Women comprise 20 percent of Harvard’s senior faculty and over 30 percent of its junior faculty, according to Kirby’s letter. The breakdown continues with women representing 42 percent of junior Faculty in the social sciences and 17 percent—twice the percentage five years ago—in the natural sciences.

This year, 45 percent of those who have accepted assistant and associate professors are women and 80 percent of tenure-track offers made to women were accepted, Kirby writes in an e-mail.

THE UNIVERSITY RESPONDS

The fallout from Summers’ January comments drew even more attention to concerns of hiring and supporting female faculty.

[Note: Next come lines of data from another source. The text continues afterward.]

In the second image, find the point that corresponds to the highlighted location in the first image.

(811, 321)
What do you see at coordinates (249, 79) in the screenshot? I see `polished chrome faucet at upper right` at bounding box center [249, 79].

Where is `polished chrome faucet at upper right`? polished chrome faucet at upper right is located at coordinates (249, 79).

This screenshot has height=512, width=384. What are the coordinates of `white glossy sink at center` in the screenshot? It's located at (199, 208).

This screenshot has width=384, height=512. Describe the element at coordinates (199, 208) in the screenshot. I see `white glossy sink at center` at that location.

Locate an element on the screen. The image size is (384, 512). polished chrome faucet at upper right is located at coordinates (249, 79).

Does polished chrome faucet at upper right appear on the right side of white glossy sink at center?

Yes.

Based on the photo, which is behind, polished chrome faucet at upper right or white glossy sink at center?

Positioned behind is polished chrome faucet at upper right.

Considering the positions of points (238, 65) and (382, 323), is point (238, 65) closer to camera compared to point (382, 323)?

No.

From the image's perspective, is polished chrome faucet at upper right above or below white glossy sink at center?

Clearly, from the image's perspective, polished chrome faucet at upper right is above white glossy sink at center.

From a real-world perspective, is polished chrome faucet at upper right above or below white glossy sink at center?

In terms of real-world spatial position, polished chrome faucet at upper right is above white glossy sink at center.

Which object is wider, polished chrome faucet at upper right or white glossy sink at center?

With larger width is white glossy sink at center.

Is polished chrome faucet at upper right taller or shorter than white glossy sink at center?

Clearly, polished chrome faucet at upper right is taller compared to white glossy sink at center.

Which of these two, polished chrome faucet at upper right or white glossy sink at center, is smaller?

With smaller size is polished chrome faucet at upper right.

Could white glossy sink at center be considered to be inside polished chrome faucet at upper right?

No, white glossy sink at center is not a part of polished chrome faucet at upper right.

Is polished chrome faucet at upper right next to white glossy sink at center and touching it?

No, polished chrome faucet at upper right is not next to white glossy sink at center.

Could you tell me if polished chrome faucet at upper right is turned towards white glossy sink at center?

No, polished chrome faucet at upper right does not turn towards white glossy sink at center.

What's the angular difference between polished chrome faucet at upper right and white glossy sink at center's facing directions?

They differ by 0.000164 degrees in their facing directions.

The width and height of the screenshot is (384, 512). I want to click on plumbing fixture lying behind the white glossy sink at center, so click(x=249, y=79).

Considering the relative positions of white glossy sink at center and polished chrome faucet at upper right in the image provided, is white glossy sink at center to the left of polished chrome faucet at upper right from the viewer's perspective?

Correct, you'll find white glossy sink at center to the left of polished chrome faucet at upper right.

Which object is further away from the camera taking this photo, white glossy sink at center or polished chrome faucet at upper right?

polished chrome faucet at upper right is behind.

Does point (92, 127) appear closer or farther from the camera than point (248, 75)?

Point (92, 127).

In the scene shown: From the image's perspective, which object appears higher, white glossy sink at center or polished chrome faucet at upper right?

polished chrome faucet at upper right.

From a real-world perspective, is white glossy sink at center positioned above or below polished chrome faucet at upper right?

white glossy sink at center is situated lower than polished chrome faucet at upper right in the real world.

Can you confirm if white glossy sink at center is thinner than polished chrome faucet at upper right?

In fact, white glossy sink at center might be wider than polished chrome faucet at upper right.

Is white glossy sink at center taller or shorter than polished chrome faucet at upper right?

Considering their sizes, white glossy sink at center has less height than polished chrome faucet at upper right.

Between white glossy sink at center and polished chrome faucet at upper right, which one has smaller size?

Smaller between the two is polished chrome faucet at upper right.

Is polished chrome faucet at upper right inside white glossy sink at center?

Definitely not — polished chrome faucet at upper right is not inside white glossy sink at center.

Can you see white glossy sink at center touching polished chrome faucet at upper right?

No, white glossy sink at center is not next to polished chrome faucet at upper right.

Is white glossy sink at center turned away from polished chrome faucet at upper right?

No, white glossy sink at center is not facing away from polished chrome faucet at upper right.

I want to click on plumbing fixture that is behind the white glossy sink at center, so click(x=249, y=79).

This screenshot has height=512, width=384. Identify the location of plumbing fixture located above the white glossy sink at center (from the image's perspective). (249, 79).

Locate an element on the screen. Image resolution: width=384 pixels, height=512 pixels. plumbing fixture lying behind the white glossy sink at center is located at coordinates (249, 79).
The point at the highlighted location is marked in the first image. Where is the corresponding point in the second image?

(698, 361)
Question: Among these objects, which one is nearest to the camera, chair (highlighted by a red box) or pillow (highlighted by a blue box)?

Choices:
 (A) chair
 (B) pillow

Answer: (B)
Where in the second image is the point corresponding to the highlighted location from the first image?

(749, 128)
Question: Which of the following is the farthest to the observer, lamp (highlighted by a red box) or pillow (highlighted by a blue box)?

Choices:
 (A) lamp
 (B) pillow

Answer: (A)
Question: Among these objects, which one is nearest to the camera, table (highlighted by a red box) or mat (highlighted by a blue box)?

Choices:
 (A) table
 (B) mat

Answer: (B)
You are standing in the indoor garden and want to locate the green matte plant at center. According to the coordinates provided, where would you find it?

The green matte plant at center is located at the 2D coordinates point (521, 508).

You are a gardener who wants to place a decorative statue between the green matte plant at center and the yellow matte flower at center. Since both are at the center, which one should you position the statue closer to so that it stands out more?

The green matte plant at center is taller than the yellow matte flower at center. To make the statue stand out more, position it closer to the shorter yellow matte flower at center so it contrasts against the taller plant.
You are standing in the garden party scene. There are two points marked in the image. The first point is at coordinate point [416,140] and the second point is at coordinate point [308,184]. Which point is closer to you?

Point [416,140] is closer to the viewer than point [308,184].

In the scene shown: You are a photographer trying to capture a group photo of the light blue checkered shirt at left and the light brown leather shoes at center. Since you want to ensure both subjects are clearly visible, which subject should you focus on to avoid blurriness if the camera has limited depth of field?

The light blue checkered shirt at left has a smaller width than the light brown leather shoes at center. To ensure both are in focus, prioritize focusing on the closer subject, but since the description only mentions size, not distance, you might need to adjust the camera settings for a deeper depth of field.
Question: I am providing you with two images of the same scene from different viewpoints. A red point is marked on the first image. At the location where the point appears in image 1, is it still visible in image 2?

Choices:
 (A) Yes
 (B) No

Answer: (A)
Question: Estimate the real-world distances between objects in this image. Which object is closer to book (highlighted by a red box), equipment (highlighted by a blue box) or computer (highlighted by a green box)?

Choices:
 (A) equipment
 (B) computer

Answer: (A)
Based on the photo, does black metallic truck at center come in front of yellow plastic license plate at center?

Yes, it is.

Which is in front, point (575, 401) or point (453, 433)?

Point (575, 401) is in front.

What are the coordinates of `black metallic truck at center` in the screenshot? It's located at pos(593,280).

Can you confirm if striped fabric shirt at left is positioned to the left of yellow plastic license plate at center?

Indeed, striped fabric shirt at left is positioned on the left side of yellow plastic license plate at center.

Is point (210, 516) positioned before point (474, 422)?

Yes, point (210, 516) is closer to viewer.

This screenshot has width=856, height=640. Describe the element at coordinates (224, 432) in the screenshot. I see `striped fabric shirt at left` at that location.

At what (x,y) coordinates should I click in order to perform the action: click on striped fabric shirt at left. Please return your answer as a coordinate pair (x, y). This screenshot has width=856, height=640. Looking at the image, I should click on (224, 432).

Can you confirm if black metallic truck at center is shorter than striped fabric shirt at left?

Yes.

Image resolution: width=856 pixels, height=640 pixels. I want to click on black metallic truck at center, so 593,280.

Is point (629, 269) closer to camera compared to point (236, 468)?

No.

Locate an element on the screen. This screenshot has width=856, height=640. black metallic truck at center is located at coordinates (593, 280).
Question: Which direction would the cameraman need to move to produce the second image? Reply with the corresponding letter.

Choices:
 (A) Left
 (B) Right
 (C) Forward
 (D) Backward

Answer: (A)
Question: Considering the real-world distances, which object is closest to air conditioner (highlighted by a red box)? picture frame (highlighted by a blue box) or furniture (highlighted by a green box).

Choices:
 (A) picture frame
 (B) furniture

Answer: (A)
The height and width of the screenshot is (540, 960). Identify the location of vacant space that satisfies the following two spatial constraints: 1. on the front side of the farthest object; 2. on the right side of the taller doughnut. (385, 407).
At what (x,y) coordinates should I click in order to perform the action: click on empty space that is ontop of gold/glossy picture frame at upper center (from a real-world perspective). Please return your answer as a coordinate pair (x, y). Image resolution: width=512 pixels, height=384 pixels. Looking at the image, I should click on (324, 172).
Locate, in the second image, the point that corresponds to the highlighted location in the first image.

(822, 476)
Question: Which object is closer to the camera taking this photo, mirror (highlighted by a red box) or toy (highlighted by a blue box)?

In February, the University established two task forces, one on female faculty and one on women in sciences, which ultimately pledged $50 million to support female students and faculty in the University’s science departments, as well as creating a senior vice-provost position for faculty development and diversity.

While the inquiries of the task forces were underway, five female professors held a panel in March, sharply critiquing the University’s efforts to address the barriers encountered by female scholars.

“We stand at a moment where we want to change the culture and composition of our universities,” Evelynn M. Hammonds, a professor of African and African American Studies who chairs the Task Force on Women Faculty that Summers appointed in February, told an audience of nearly 200 members.

The professors identified structural problems with the tenure system, calling for more internal tenure promotions and criticizing the University for failing to take into account traditional obligations to family.

According to Kirby’s May letter to junior faculty, the University next year will make $5,000 available to new tenure-track faculty to use towards the expenses of child care.